Through his personal allegiance to Hitler, and through his
acceptance of any and every new task, he gained the personal
confidence of Hitler and thus continually extended his
personal position of power within the Reich. It was peculiar
to this Reich that Hitler should have united an almost
inestimable number of offices and tasks in one single person
who had his confidence. As an example, I refer to Goering.
While Goering continued to lose Hitler's confidence,
Himmler's power rose like a meteor. But he had gained this
position of power for himself alone and without the help of
his SS, and quite independently of the fact that he was
their Reichsfuehrer. The witnesses Grauert, Reinecke and
Pohl have amply testified to this effect.

The SS, formerly so closely connected with Himmler, had
indeed, in the course of time, developed quite
independently, owing to the great number of the entirely
different sections which began to take shape. Unfortunately
the briefness of the available time does not permit me to
describe here this development in detail, although it is of
the greatest importance to the entire defence. But I have
added the necessary explanations, always in regard to the
furnished proofs, as an annexe to my plea, and I would ask
the Tribunal to take note of these arguments in the verdict.

To prove the unity it has asserted, the prosecution says
that the General SS was the basis upon which all the other
organizations had been established. The mere fact that
almost a million men have at one time been in the Waffen SS,
whereas the General SS had only counted 250,000 members,
refutes this statement. In the aforementioned annexe I have
shown how the individual organizations were built up, added
to and developed, according to their own intrinsic nature.
The General SS is not the source of life for the other
organizations, but an ancient

                                                  [Page 116]

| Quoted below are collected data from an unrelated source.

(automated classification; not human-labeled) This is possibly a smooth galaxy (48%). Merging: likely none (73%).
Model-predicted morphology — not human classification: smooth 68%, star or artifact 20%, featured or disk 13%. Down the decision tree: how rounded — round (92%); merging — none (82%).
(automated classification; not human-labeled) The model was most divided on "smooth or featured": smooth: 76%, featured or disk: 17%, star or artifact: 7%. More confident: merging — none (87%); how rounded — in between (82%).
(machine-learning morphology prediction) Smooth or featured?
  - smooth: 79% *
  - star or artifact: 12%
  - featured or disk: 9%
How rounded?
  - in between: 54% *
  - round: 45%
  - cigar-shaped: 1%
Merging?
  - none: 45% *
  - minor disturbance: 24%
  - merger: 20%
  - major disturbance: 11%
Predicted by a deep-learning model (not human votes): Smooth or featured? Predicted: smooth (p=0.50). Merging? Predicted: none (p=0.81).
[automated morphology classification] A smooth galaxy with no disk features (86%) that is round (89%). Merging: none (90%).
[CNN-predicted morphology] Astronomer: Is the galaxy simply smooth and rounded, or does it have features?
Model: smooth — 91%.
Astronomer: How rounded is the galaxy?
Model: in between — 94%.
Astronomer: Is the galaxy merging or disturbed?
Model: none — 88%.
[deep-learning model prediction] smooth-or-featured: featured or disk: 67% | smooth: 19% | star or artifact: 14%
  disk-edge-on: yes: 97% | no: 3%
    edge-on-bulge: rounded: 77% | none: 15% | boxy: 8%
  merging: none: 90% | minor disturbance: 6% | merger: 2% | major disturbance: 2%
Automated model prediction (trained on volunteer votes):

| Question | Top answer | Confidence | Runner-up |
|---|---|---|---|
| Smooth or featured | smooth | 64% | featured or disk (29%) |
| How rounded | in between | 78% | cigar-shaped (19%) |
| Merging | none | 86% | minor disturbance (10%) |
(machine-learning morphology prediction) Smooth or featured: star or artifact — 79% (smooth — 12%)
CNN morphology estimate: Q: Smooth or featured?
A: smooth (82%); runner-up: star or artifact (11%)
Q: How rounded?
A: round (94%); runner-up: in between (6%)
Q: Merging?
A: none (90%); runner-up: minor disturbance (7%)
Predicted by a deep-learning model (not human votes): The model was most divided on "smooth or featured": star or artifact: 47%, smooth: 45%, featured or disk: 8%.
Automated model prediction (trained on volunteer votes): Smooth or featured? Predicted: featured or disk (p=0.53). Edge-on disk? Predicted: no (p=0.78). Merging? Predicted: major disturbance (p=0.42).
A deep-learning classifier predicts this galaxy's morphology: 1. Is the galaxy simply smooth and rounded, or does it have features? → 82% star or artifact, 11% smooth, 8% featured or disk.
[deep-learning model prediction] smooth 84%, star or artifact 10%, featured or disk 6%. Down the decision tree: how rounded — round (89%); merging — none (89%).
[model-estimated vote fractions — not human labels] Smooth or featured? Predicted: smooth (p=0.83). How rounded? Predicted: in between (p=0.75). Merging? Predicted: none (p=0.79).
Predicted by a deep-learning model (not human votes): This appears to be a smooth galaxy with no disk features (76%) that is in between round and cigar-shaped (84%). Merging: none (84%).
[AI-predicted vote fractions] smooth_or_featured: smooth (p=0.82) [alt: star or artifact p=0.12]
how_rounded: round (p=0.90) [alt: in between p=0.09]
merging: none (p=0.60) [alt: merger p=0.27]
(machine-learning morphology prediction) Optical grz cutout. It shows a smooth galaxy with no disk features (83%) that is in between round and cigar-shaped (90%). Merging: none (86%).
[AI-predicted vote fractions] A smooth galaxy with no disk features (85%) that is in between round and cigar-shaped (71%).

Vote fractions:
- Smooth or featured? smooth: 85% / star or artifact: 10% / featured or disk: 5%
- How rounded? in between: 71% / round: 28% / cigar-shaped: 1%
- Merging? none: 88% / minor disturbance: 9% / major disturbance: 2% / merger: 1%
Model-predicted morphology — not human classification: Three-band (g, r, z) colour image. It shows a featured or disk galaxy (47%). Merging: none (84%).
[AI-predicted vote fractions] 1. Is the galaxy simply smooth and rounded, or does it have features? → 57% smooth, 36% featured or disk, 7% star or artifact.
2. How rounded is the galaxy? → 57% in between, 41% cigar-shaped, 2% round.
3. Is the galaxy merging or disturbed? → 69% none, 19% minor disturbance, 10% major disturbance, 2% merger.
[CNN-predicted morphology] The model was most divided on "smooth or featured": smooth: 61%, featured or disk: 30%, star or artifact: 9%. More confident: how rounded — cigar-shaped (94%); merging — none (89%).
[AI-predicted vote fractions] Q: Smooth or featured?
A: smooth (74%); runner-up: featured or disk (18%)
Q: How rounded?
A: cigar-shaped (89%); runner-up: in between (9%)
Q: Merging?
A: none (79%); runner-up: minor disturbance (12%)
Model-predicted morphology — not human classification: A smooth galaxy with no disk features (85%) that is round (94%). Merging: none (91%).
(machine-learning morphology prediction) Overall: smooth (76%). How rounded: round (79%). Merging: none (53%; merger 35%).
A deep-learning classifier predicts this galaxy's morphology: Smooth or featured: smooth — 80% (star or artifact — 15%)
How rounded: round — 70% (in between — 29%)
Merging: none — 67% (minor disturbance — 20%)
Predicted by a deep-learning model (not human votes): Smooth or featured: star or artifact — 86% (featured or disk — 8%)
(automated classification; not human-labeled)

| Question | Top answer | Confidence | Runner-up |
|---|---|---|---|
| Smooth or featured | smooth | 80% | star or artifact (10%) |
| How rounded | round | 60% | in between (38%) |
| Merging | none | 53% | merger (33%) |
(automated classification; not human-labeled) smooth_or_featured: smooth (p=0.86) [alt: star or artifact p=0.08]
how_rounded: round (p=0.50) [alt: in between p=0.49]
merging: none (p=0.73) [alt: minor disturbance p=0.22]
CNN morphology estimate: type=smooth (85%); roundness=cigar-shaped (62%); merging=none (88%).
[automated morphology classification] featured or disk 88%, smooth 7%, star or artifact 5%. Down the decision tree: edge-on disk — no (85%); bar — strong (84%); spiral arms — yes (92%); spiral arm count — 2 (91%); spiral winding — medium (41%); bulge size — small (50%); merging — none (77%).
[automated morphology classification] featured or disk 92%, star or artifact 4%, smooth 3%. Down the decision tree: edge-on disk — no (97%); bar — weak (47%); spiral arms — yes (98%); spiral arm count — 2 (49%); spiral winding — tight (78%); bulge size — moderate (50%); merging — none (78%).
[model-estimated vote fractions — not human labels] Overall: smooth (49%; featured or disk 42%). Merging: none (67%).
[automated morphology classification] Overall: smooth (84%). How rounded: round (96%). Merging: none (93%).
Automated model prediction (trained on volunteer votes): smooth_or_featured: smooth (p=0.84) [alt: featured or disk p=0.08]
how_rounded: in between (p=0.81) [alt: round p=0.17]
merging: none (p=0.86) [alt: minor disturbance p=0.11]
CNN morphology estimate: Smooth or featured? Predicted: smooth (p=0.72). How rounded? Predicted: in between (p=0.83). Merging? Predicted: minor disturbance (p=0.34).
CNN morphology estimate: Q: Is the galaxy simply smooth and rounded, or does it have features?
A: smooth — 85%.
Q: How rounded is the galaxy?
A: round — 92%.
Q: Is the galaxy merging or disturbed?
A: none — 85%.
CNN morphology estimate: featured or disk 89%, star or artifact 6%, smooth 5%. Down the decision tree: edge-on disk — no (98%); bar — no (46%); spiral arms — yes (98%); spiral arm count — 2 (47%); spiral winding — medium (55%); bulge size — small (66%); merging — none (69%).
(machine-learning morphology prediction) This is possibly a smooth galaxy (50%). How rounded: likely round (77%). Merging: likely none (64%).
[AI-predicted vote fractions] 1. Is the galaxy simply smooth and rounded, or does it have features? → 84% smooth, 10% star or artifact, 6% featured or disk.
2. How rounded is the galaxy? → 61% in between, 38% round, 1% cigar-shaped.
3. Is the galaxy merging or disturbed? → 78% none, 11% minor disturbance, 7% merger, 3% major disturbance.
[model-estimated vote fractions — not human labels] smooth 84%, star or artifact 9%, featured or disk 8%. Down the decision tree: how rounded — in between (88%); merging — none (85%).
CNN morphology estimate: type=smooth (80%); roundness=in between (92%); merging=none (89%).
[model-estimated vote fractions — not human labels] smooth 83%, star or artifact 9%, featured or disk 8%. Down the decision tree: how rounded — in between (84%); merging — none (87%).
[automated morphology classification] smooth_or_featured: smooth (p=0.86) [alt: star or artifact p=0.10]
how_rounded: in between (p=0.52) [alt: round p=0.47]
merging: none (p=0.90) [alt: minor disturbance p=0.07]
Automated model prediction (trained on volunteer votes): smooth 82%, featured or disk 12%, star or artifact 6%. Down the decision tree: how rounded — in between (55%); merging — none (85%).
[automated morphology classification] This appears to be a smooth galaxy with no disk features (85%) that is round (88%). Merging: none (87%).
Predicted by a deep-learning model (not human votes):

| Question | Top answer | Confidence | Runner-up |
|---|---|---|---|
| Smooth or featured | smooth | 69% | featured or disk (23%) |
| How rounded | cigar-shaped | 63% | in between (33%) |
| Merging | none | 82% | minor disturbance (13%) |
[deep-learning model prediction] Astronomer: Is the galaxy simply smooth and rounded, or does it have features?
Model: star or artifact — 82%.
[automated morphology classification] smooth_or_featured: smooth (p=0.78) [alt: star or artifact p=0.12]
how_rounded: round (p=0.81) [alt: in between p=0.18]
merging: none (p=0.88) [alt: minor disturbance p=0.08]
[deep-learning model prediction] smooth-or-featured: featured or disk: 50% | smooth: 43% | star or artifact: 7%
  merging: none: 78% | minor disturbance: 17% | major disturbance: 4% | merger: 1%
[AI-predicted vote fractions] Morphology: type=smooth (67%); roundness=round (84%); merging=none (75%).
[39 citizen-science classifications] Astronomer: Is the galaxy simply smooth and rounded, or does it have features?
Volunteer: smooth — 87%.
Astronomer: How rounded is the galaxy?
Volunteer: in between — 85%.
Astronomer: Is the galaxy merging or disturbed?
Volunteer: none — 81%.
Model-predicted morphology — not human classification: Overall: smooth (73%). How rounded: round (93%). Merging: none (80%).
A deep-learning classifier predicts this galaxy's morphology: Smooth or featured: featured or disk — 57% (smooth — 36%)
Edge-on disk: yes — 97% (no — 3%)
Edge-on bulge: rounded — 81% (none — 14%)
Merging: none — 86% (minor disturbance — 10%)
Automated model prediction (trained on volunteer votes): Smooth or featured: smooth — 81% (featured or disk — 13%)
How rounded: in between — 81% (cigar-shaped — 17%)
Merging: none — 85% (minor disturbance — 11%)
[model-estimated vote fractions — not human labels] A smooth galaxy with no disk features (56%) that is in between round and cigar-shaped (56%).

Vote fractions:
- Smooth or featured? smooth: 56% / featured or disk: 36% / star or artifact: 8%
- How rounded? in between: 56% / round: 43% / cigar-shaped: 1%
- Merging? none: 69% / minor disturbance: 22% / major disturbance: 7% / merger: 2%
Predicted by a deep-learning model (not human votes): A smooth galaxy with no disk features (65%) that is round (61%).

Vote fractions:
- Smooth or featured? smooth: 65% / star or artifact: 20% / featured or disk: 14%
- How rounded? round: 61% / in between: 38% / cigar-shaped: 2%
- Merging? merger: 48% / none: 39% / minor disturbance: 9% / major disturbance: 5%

vestige which at first succeeded in keeping alive, but which
during the war had to disappear altogether for lack of any
special task. (Witnesses Eberstein, Minderfeld, Jettner,
Pohl.)

But the Indictment did not mention the most important
aspect. To my mind, this is an aspect which is particularly
valuable in shedding light upon the question of the
imaginary unity of the SS: Where lay the executive power in
the State? For an alleged conspiracy only such an instrument
could have been suitable which controlled some means of the
State authority, which had executive power in the State.
Neither the General SS nor the Waffen SS were such
organizations. At no time of their existence did a leader or
a simple member of the General SS have more extensive rights
in the public legal and especially police field than any
other German citizen. He could not and did not at any time
carry out arrests or house searchings without incurring
punishment. (Witnesses Reinecke, Eberstein.)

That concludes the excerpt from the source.